:: PROVIDED MATERIAL

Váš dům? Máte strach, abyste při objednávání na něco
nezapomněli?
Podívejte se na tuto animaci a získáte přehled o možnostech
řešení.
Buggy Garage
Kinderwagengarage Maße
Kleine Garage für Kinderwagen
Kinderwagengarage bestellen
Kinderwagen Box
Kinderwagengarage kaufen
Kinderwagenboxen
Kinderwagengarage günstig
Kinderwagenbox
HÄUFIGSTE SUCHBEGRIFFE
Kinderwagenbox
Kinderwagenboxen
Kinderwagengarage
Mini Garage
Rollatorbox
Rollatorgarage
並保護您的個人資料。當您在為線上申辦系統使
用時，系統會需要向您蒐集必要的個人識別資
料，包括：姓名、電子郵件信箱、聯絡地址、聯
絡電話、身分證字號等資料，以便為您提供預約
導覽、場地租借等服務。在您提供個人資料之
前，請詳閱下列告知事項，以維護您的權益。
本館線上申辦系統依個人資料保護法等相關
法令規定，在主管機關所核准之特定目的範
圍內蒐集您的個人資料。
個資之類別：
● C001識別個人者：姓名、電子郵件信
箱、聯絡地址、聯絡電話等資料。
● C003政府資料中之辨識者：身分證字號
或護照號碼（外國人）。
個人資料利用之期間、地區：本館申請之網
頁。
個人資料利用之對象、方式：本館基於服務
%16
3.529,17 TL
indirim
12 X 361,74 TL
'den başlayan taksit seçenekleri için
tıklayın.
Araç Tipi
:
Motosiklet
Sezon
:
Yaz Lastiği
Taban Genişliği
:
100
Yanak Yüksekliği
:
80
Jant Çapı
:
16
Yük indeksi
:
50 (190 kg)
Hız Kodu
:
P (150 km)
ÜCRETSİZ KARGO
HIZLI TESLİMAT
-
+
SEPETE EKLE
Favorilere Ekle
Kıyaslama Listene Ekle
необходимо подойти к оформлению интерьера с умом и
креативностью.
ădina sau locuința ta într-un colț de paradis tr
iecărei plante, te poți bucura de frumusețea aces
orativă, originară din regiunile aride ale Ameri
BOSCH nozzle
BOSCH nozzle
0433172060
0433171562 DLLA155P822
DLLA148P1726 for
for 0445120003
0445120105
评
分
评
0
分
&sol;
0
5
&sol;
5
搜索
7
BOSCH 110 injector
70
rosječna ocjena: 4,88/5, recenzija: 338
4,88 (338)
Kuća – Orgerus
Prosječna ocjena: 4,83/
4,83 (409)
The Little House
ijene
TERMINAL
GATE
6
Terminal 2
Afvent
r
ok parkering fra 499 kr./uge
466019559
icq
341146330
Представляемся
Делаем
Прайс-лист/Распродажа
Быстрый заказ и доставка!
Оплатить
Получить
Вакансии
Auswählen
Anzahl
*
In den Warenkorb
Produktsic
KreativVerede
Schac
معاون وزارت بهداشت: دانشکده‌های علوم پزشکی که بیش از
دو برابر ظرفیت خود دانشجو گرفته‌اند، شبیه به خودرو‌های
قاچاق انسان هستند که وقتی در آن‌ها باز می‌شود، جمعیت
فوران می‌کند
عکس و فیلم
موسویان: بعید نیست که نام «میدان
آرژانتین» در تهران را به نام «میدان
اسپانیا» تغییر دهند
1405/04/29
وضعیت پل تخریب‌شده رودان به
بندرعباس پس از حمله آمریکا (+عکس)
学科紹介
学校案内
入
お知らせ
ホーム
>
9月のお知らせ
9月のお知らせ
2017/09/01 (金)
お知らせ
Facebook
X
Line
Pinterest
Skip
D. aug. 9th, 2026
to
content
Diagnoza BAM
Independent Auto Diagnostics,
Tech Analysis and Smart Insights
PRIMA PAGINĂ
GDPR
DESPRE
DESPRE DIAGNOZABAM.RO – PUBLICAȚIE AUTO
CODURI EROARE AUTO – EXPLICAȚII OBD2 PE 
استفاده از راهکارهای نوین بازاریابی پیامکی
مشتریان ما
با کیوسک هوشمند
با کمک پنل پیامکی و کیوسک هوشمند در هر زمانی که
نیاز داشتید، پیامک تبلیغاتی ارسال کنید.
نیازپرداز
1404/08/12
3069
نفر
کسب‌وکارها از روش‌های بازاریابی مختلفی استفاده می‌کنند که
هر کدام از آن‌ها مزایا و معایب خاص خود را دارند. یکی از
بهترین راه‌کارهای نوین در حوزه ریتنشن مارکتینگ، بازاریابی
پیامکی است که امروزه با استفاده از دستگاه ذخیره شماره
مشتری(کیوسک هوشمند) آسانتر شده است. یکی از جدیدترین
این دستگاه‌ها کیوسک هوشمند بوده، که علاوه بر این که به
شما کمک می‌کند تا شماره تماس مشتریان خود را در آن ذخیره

::::

• **EXERCISE**
Each record must be transcribed exactly, with nothing left out.

• **ANSWER FOR THE TASK**
Váš dům? Máte strach, abyste při objednávání na něco
nezapomněli?
Podívejte se na tuto animaci a získáte přehled o možnostech
řešení.
Buggy Garage
Kinderwagengarage Maße
Kleine Garage für Kinderwagen
Kinderwagengarage bestellen
Kinderwagen Box
Kinderwagengarage kaufen
Kinderwagenboxen
Kinderwagengarage günstig
Kinderwagenbox
HÄUFIGSTE SUCHBEGRIFFE
Kinderwagenbox
Kinderwagenboxen
Kinderwagengarage
Mini Garage
Rollatorbox
Rollatorgarage
並保護您的個人資料。當您在為線上申辦系統使
用時，系統會需要向您蒐集必要的個人識別資
料，包括：姓名、電子郵件信箱、聯絡地址、聯
絡電話、身分證字號等資料，以便為您提供預約
導覽、場地租借等服務。在您提供個人資料之
前，請詳閱下列告知事項，以維護您的權益。
本館線上申辦系統依個人資料保護法等相關
法令規定，在主管機關所核准之特定目的範
圍內蒐集您的個人資料。
個資之類別：
● C001識別個人者：姓名、電子郵件信
箱、聯絡地址、聯絡電話等資料。
● C003政府資料中之辨識者：身分證字號
或護照號碼（外國人）。
個人資料利用之期間、地區：本館申請之網
頁。
個人資料利用之對象、方式：本館基於服務
%16
3.529,17 TL
indirim
12 X 361,74 TL
'den başlayan taksit seçenekleri için
tıklayın.
Araç Tipi
:
Motosiklet
Sezon
:
Yaz Lastiği
Taban Genişliği
:
100
Yanak Yüksekliği
:
80
Jant Çapı
:
16
Yük indeksi
:
50 (190 kg)
Hız Kodu
:
P (150 km)
ÜCRETSİZ KARGO
HIZLI TESLİMAT
-
+
SEPETE EKLE
Favorilere Ekle
Kıyaslama Listene Ekle
необходимо подойти к оформлению интерьера с умом и
креативностью.
ădina sau locuința ta într-un colț de paradis tr
iecărei plante, te poți bucura de frumusețea aces
orativă, originară din regiunile aride ale Ameri
BOSCH nozzle
BOSCH nozzle
0433172060
0433171562 DLLA155P822
DLLA148P1726 for
for 0445120003
0445120105
评
分
评
0
分
&sol;
0
5
&sol;
5
搜索
7
BOSCH 110 injector
70
rosječna ocjena: 4,88/5, recenzija: 338
4,88 (338)
Kuća – Orgerus
Prosječna ocjena: 4,83/
4,83 (409)
The Little House
ijene
TERMINAL
GATE
6
Terminal 2
Afvent
r
ok parkering fra 499 kr./uge
466019559
icq
341146330
Представляемся
Делаем
Прайс-лист/Распродажа
Быстрый заказ и доставка!
Оплатить
Получить
Вакансии
Auswählen
Anzahl
*
In den Warenkorb
Produktsic
KreativVerede
Schac
معاون وزارت بهداشت: دانشکده‌های علوم پزشکی که بیش از
دو برابر ظرفیت خود دانشجو گرفته‌اند، شبیه به خودرو‌های
قاچاق انسان هستند که وقتی در آن‌ها باز می‌شود، جمعیت
فوران می‌کند
عکس و فیلم
موسویان: بعید نیست که نام «میدان
آرژانتین» در تهران را به نام «میدان
اسپانیا» تغییر دهند
1405/04/29
وضعیت پل تخریب‌شده رودان به
بندرعباس پس از حمله آمریکا (+عکس)
学科紹介
学校案内
入
お知らせ
ホーム
>
9月のお知らせ
9月のお知らせ
2017/09/01 (金)
お知らせ
Facebook
X
Line
Pinterest
Skip
D. aug. 9th, 2026
to
content
Diagnoza BAM
Independent Auto Diagnostics,
Tech Analysis and Smart Insights
PRIMA PAGINĂ
GDPR
DESPRE
DESPRE DIAGNOZABAM.RO – PUBLICAȚIE AUTO
CODURI EROARE AUTO – EXPLICAȚII OBD2 PE 
استفاده از راهکارهای نوین بازاریابی پیامکی
مشتریان ما
با کیوسک هوشمند
با کمک پنل پیامکی و کیوسک هوشمند در هر زمانی که
نیاز داشتید، پیامک تبلیغاتی ارسال کنید.
نیازپرداز
1404/08/12
3069
نفر
کسب‌وکارها از روش‌های بازاریابی مختلفی استفاده می‌کنند که
هر کدام از آن‌ها مزایا و معایب خاص خود را دارند. یکی از
بهترین راه‌کارهای نوین در حوزه ریتنشن مارکتینگ، بازاریابی
پیامکی است که امروزه با استفاده از دستگاه ذخیره شماره
مشتری(کیوسک هوشمند) آسانتر شده است. یکی از جدیدترین
این دستگاه‌ها کیوسک هوشمند بوده، که علاوه بر این که به
شما کمک می‌کند تا شماره تماس مشتریان خود را در آن ذخیره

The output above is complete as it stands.